Shipping line Maersk has reportedly shut down key operations in South Africa as violence and looting in the country continued, amid plans by the government to deploy thousands of soldiers.

Local website Times Live said quoted a company spokesperson as saying on Wednesday that it was shutting all its depots, warehouses and cold stores in South AfriDurban and Johannesburg,

“The port of Durban has had many of the terminals shut over the past 24 hours. However at this stage we have not triggered any contingencies that will cause ships not to call at Durban,” said Kerry Rosser, the company’s Africa spokesperson.

South Africa’s Durban port has suffered major disruption after days of unrest, and operations have also been badly affected at the Richards Bay port and on a national freight rail line, logistics and freight companies said on Wednesday.

The violence erupted last week in KwaZulu-Natal province, where Durban is located, after the jailing of former President Jacob Zuma but it has rapidly escalated in widespread looting and destruction in several other provinces.

Durban has one of the busiest shipping terminals on the African continent, and is a hub for exports including agricultural commodities and imports like crude oil and petroleum products. Richards Bay is home to a major coal export terminal.

The crisis has severely disrupted the country's citrus exports which are now in peak season. Citrus Growers Association Chief Executive Justin Chadwick said trucks carrying citrus have been unable to use the main arterial roads to the Durban port, where more than half of the citrus is exported.

He also said that harvesting and packing could not be stopped since producers would then face losing their crops. Instead, fruit was being palletised and kept in cold storage on farms until the roads were safe again.

“Most cold storage facilities in the [Port of Durban] have closed down, as have the fresh produce facilities.
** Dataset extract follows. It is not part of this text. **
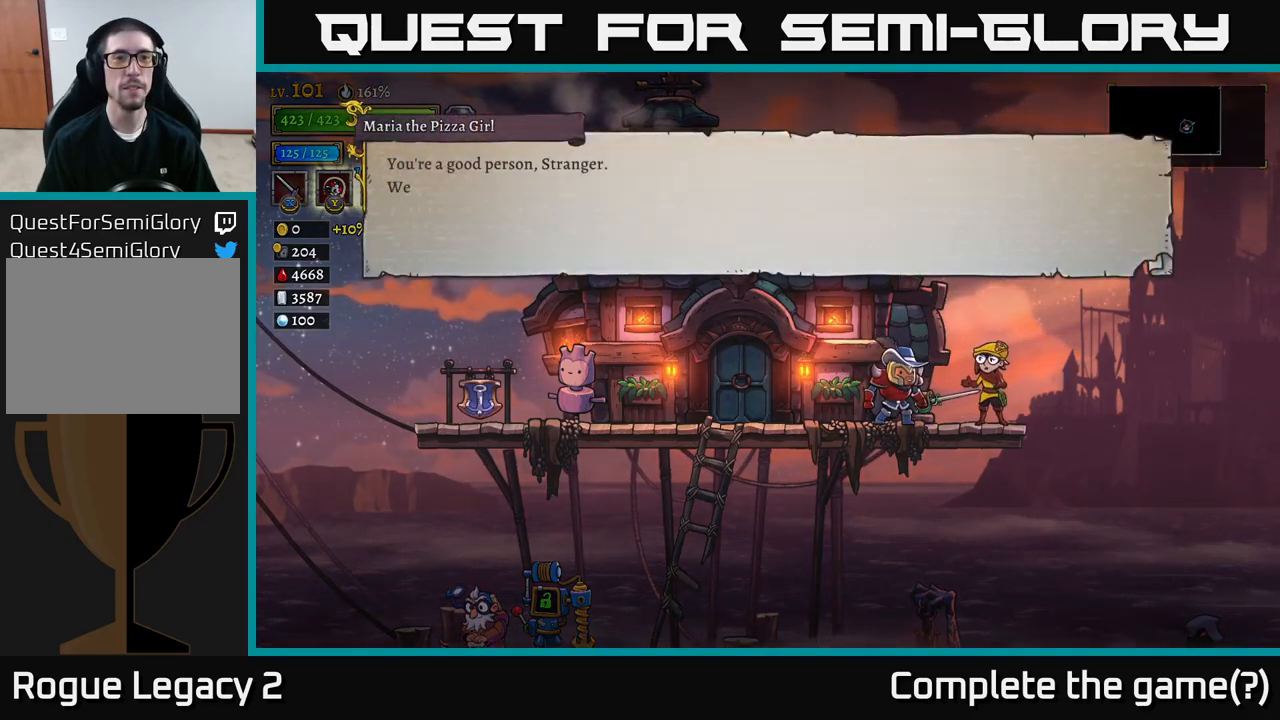
{"buttons": [], "left_stick": "center", "right_stick": "center", "events": []}
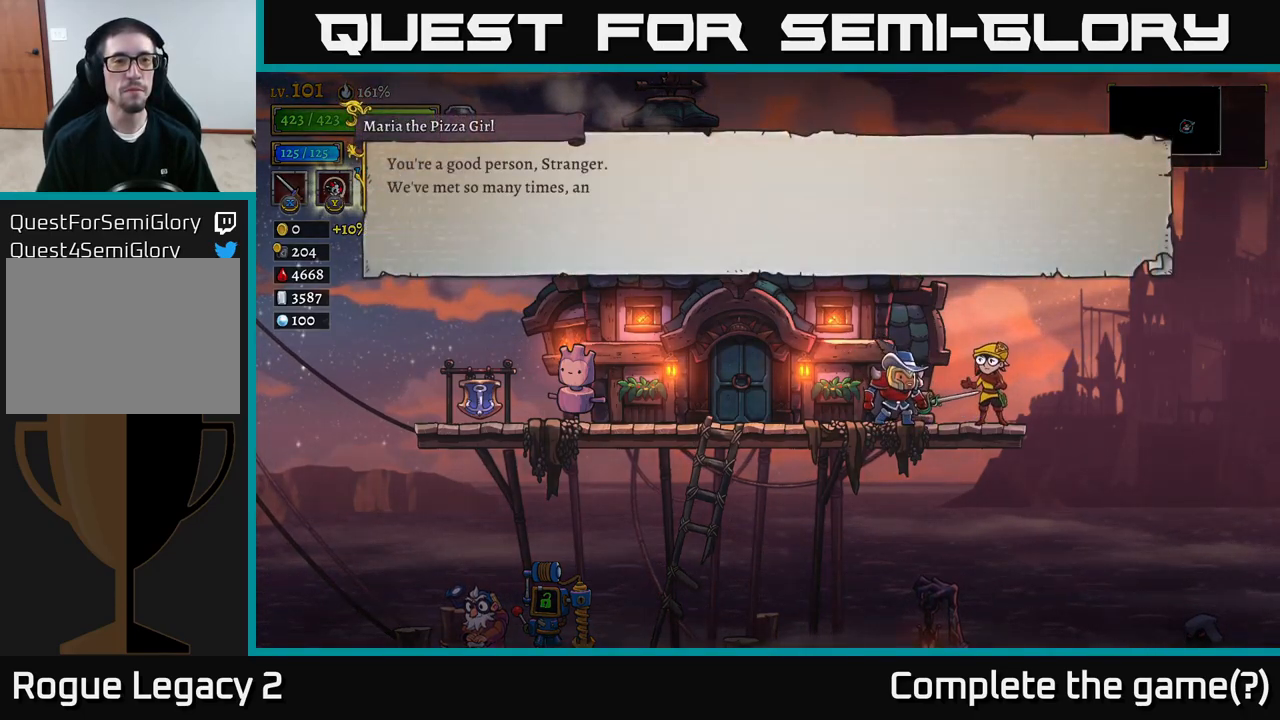
{"buttons": ["A"], "left_stick": "center", "right_stick": "center", "events": [[467, "A", "down"]]}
People can’t get to work so there is no one there to operate the ports," he was quoted as saying.

State logistics group Transnet said in a statement that service levels at Durban and Richards Bay were impacted “as the entire supply chain is closed,” including roads into and out of the ports.

The South African Association of Freight Forwarders told Reuters that port health services at Durban had been closed, effectively preventing vessels from berthing because COVID-19 testing could not be carried out.
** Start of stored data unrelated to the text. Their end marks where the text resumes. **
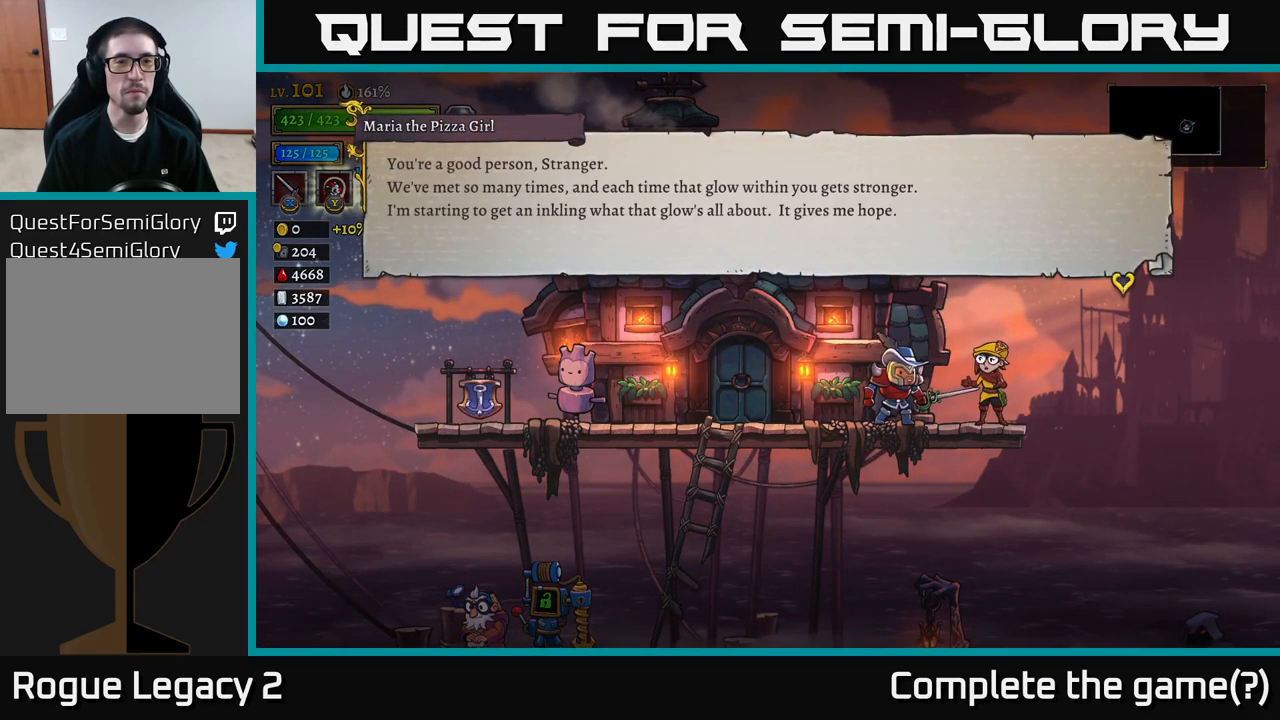
{"buttons": [], "left_stick": "center", "right_stick": "center", "events": [[217, "A", "up"]]}
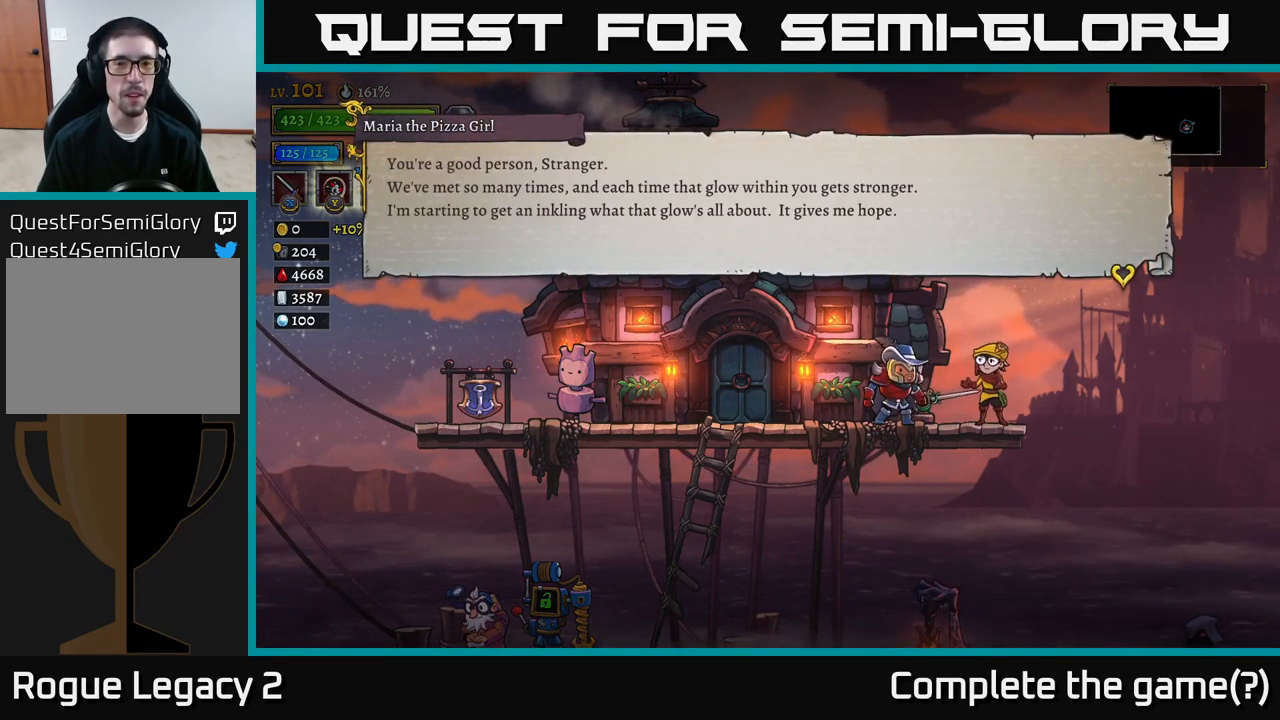
{"buttons": [], "left_stick": "center", "right_stick": "center", "events": []}
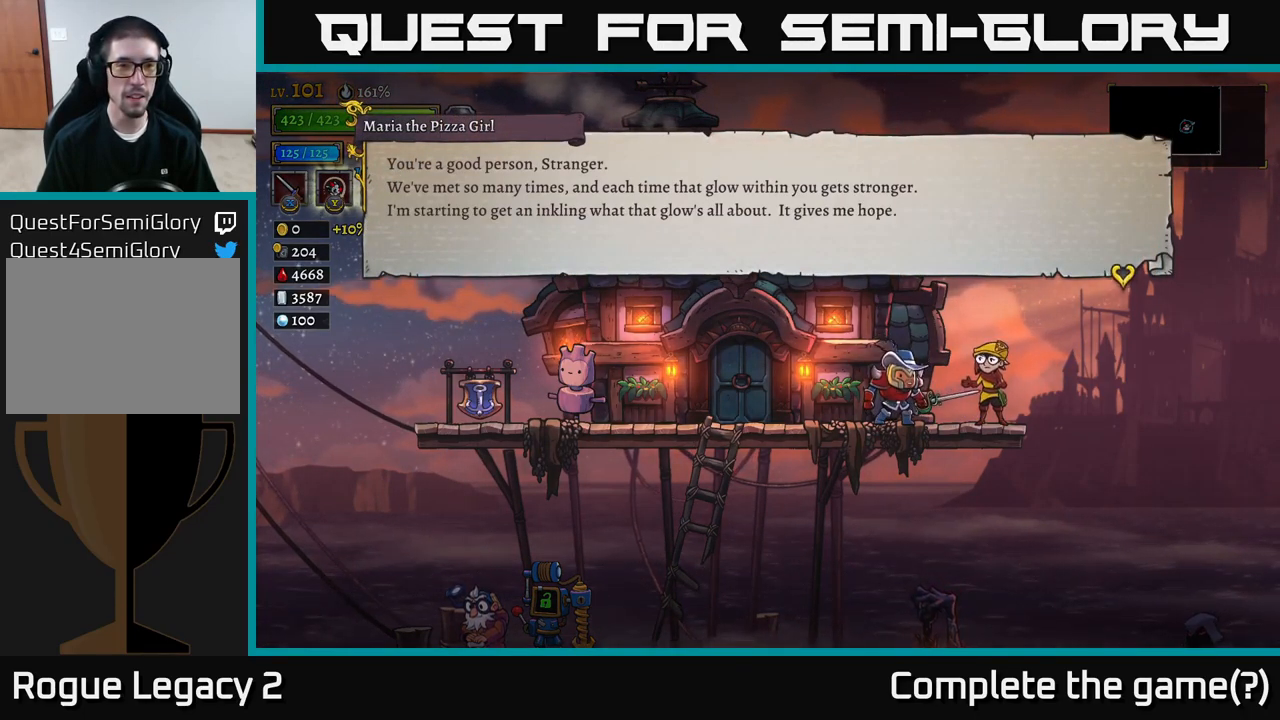
{"buttons": [], "left_stick": "center", "right_stick": "center", "events": []}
“This situation is exacerbated by launch crews also not being available,” it said.

South Africa said it plans to deploy up to 25,000 soldiers in two provinces where security forces are struggling to quell days of looting, arson and violence, its defence minister told a parliamentary committee on Wednesday, according to local news channel eNCA.

A military surge of that size would increase tenfold the number of soldiers deployed in the hot spots of KwaZulu-Natal and Gauteng provinces, where the police and army have been battling unrest for days.